Rassismus vor Gericht
Mit Wilson A. an den europäischen Gerichtshof!
Projekt Übersicht
Wilson A. ist Überlebender einer brutalen und rassistisch motivierten Polizeikontrolle, die am 19. Oktober 2009 in Zürich stattfand. Sein Fall zeigt exemplarisch den institutionellen Rassismus der Schweizer Polizei und Justiz. Der Gang vor den Europäischen Gerichtshof für Menschenrechte ist nötig, um Gerechtigkeit zu erlangen und den Weg zu ebnen, damit künftige Fälle von Racial Profiling und rassistischer Polizeigewalt klar geahndet werden.
Wenn wir gewinnen, wird dies nicht nur ein Stück Gerechtigkeit für Wilson A. bringen, sondern auch konkrete Folgen für die Schweizer Rechtsprechung haben und andere Betroffene von Racial Profiling, Polizeigewalt und institutionellem Rassismus stärken.
Lebensgefährlich ist die Attacke durch gezielte Stockschläge und Kniestösse in den Bauch- und Brustbereich, da Wilson kurz zuvor eine Herzoperation hatte, sowie durch Würgegriffe, durch die er keine Luft mehr bekommt. Er erleidet durch den Einsatz zudem massive Verletzungen am Hals, an der Wirbelsäule und am Knie, die teilweise zu andauernden Beschwerden führten. Auch Wilsons Freund B. bleibt nachhaltig traumatisiert.

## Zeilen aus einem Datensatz

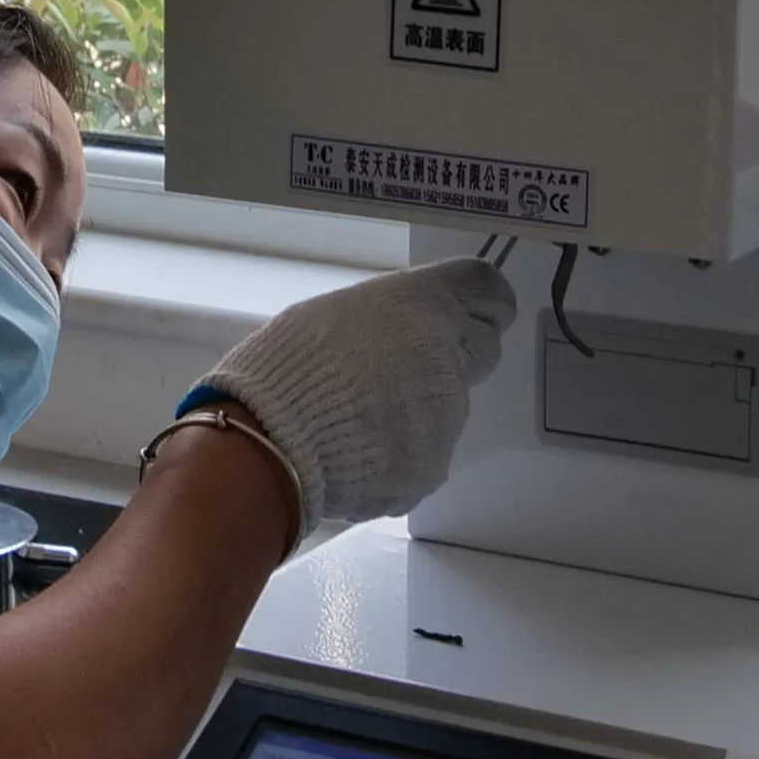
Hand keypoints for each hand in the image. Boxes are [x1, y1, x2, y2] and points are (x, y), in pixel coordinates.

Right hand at [193, 257, 516, 532]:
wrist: (270, 442)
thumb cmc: (286, 370)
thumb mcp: (329, 317)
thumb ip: (382, 324)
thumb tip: (389, 336)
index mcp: (422, 306)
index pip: (488, 291)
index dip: (483, 306)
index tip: (472, 316)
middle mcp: (447, 356)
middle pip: (481, 352)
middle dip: (450, 362)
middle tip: (397, 376)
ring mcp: (447, 417)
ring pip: (447, 411)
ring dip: (415, 415)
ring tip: (353, 424)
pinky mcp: (433, 466)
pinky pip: (423, 457)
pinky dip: (397, 459)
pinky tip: (353, 456)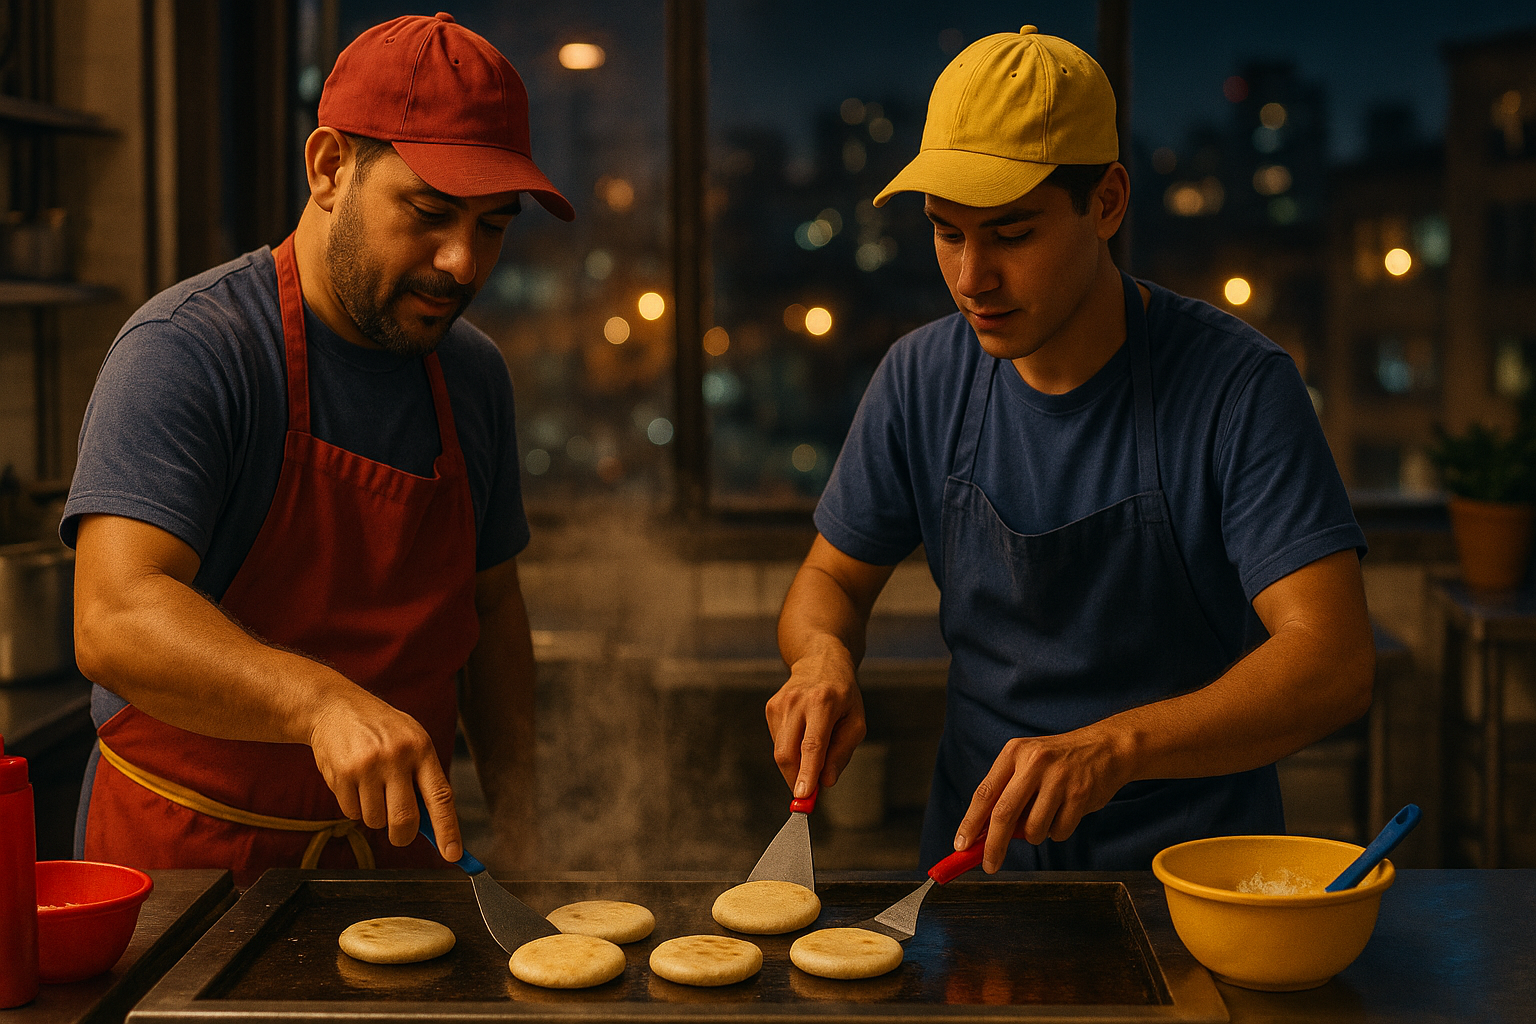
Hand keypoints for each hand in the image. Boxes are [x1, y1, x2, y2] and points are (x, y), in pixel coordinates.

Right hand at [308, 689, 461, 861]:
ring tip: (371, 787)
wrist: (335, 707)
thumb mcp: (412, 741)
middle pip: (404, 819)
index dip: (448, 830)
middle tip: (400, 834)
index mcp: (421, 749)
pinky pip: (351, 813)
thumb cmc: (381, 729)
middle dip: (402, 835)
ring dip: (374, 815)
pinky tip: (353, 782)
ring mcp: (368, 766)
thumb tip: (433, 826)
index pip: (441, 797)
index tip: (453, 855)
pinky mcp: (342, 774)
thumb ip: (423, 779)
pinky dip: (354, 807)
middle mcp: (397, 757)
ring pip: (375, 820)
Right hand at [765, 637, 865, 797]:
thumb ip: (842, 752)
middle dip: (795, 779)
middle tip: (807, 795)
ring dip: (795, 766)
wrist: (820, 661)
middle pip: (787, 752)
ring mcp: (781, 703)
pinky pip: (777, 742)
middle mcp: (798, 701)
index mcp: (824, 703)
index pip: (812, 745)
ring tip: (813, 755)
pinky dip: (791, 750)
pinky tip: (803, 736)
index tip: (802, 796)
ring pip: (780, 751)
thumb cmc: (843, 694)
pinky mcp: (771, 707)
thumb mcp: (856, 722)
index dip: (806, 773)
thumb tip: (826, 781)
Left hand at [954, 725, 1130, 872]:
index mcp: (1014, 753)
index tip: (961, 846)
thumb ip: (1006, 792)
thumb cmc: (1059, 761)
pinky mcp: (1080, 795)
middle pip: (1003, 814)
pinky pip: (1058, 832)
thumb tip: (983, 834)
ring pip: (1033, 829)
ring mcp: (1058, 779)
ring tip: (1045, 817)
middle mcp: (1034, 763)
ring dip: (1035, 835)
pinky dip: (1057, 832)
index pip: (984, 793)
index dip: (970, 823)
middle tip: (989, 865)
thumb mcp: (1027, 763)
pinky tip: (1065, 813)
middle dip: (993, 846)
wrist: (1106, 747)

## Aufgabenstellung
Gib aus dem Text zum Fall Wilson A. die Passage wortgetreu wieder, beginnend bei „Wenn wir gewinnen, wird“ und endend bei „institutionellem Rassismus stärken.“. Die Zeilen spielen hierfür keine Rolle.

## Musterlösung
Wenn wir gewinnen, wird dies nicht nur ein Stück Gerechtigkeit für Wilson A. bringen, sondern auch konkrete Folgen für die Schweizer Rechtsprechung haben und andere Betroffene von Racial Profiling, Polizeigewalt und institutionellem Rassismus stärken.